[START OF Selected extract]

Well i will first tell you that i have no experience with eels, but their are a few things i do know. One thing, if you want what is best for your eel, you are going to want to get a bigger tank (at least 50 gallons) and have it full of liverock for the eel to hide in. A snowflake can get to be over 2 feet long. As for feeding habits, i am not sure, but that might have been something you wanted to figure out before getting the eel.


----------



## harif87

Feed meaty foods like squid and silversides. Most shrimp and krill willl probably be too small for the eel. The plankton wont do much nutritionwise for the eel. Also feeding goldfish can do more bad than good. Besides theyre not that nutritious. I would also stay away from introducing things you found on the beach, they could introduce parasites...

Your eel will eat any baby fishes it can get. I would stay away from any babies, be them aggressive or not, the eel doesnt discriminate against its meals..

I agree with CR, you need a bigger tank.


----------



## Fishfirst

A juvi eel will be fine in the tank for a while... but do realize these fish will get fairly large quickly. Feed them every other day a mixture of krill, silversides, shrimp, squid, and clam. Feeding crabs that comes from the beach is okay, as long as its been quarentined for a good period of time (6 weeks) and just to be safe, any crab with bigger claws should be declawed before feeding...

[END OF Selected extract]

**Prompt a**
Reproduce the stretch of the records from the line containing "phylum: Tracheophyta" through the end of the records, leaving out the pictures.

[START OF Data lines]

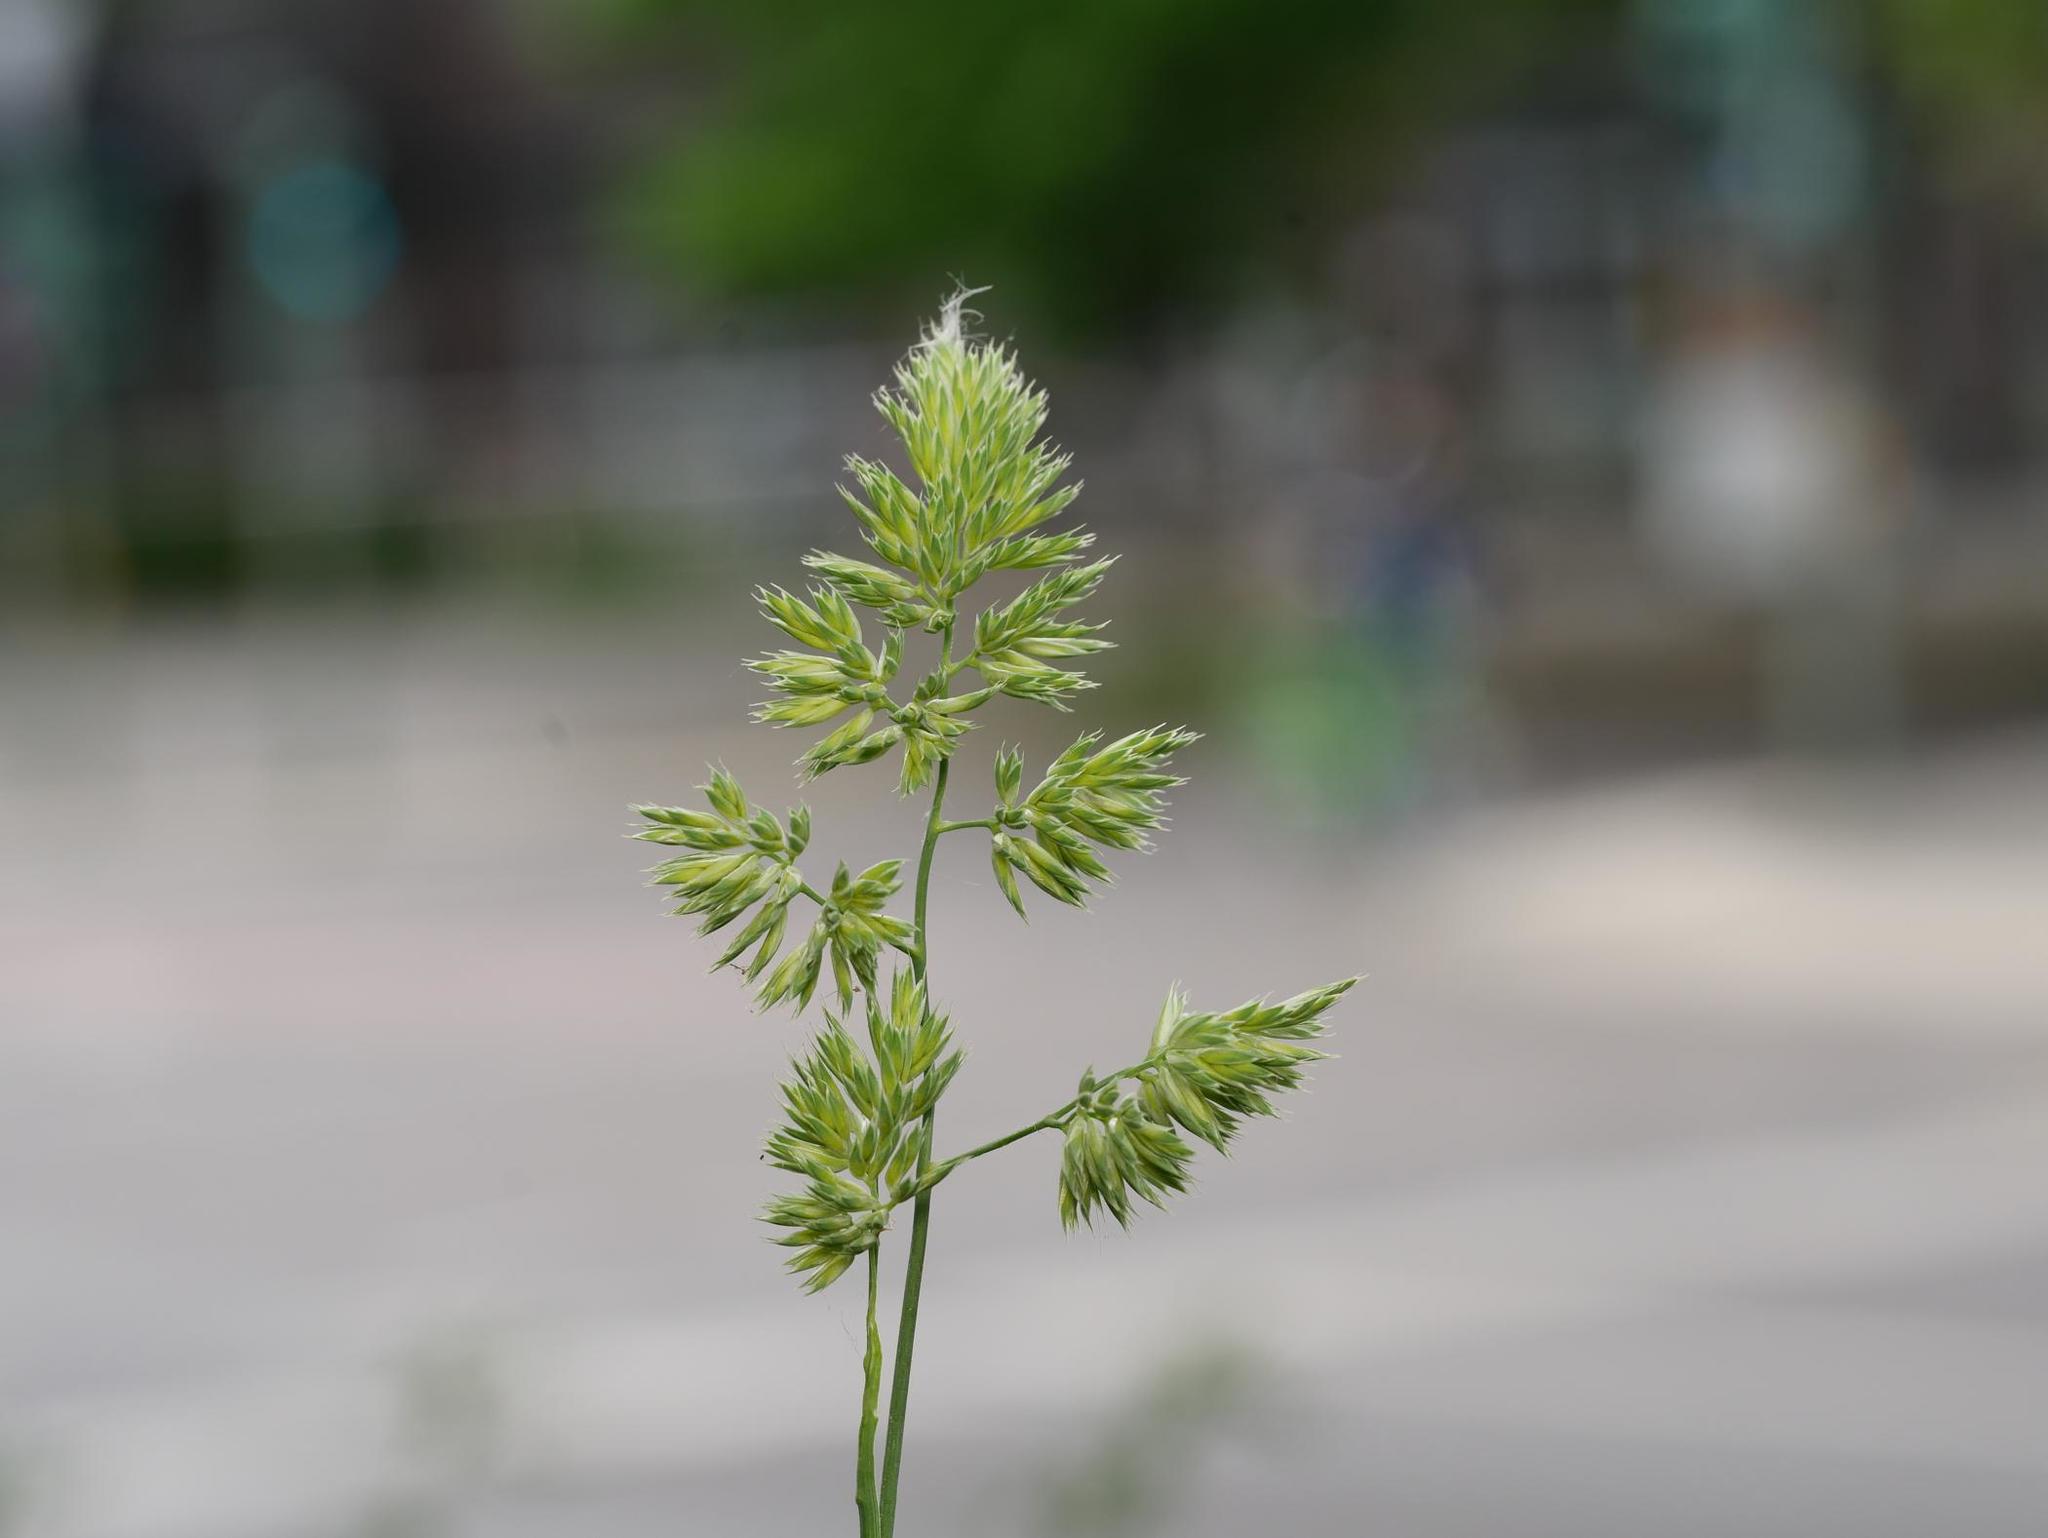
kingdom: Plantae
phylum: Tracheophyta
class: Liliopsida
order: Poales
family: Poaceae
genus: Dactylis
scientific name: Dactylis glomerata
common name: Orchardgrass
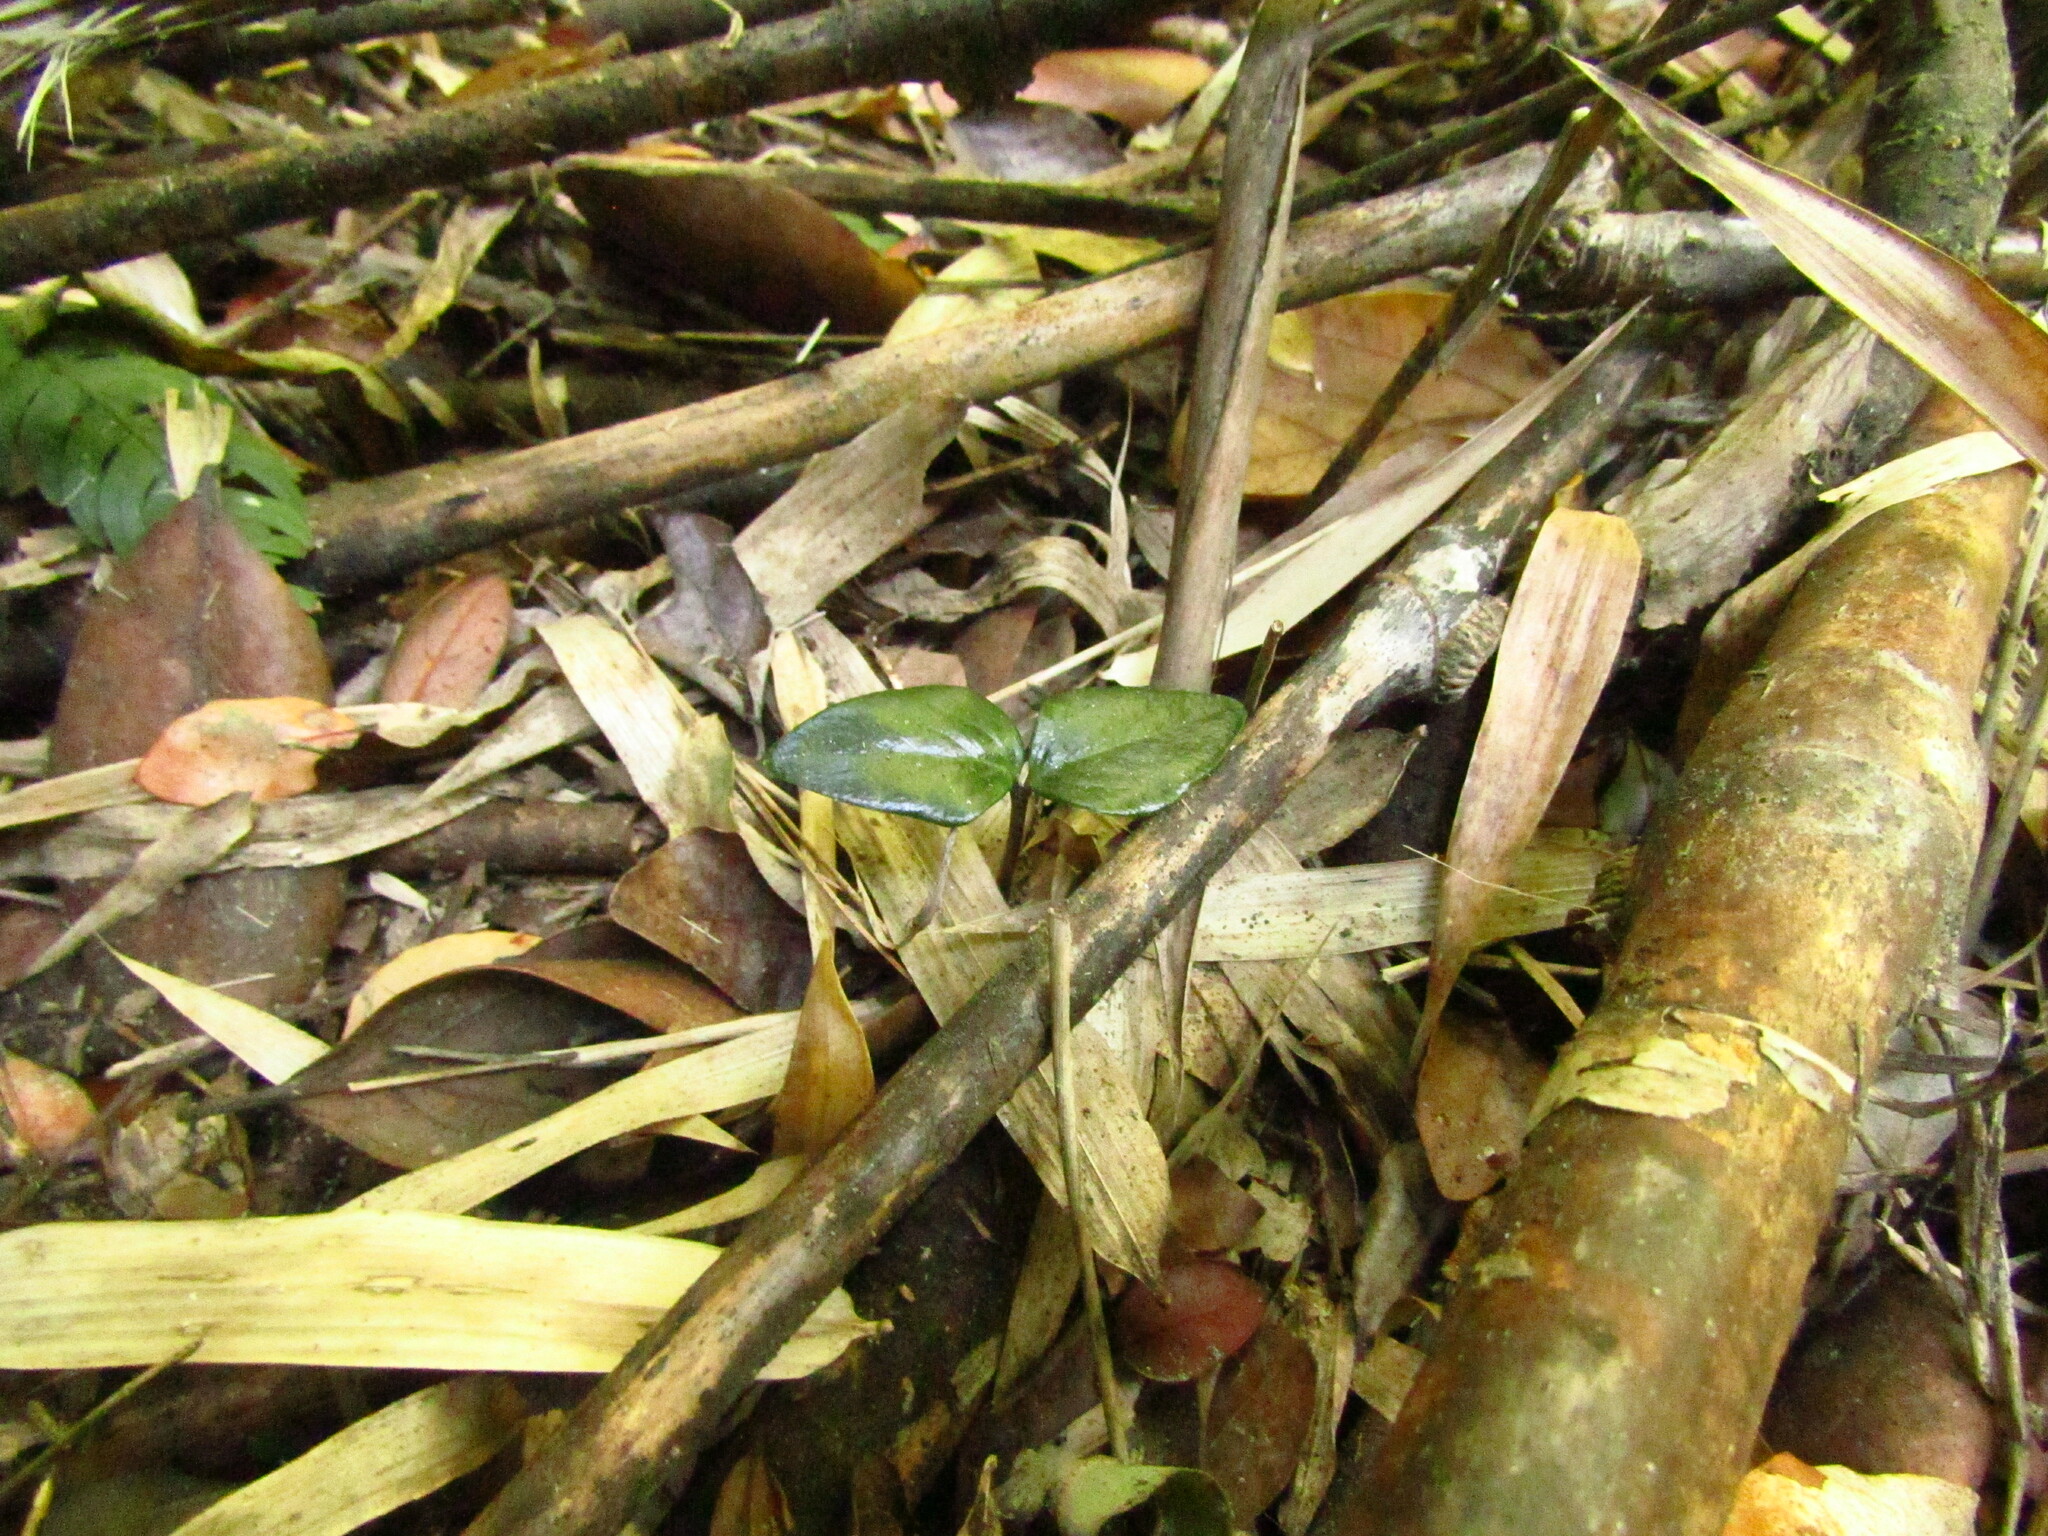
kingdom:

[END OF Data lines]

**Prompt b**
Write out the stretch of the eel-care thread from "I agree with" through "declawed before feeding...", changing "silversides" to "mackerel".

**Task output a**
phylum: Tracheophyta
class: Liliopsida
order: Poales
family: Poaceae
genus: Dactylis
scientific name: Dactylis glomerata
common name: Orchardgrass
kingdom:

**Task output b**
I agree with CR, you need a bigger tank.


----------



## Fishfirst

A juvi eel will be fine in the tank for a while... but do realize these fish will get fairly large quickly. Feed them every other day a mixture of krill, mackerel, shrimp, squid, and clam. Feeding crabs that comes from the beach is okay, as long as its been quarentined for a good period of time (6 weeks) and just to be safe, any crab with bigger claws should be declawed before feeding...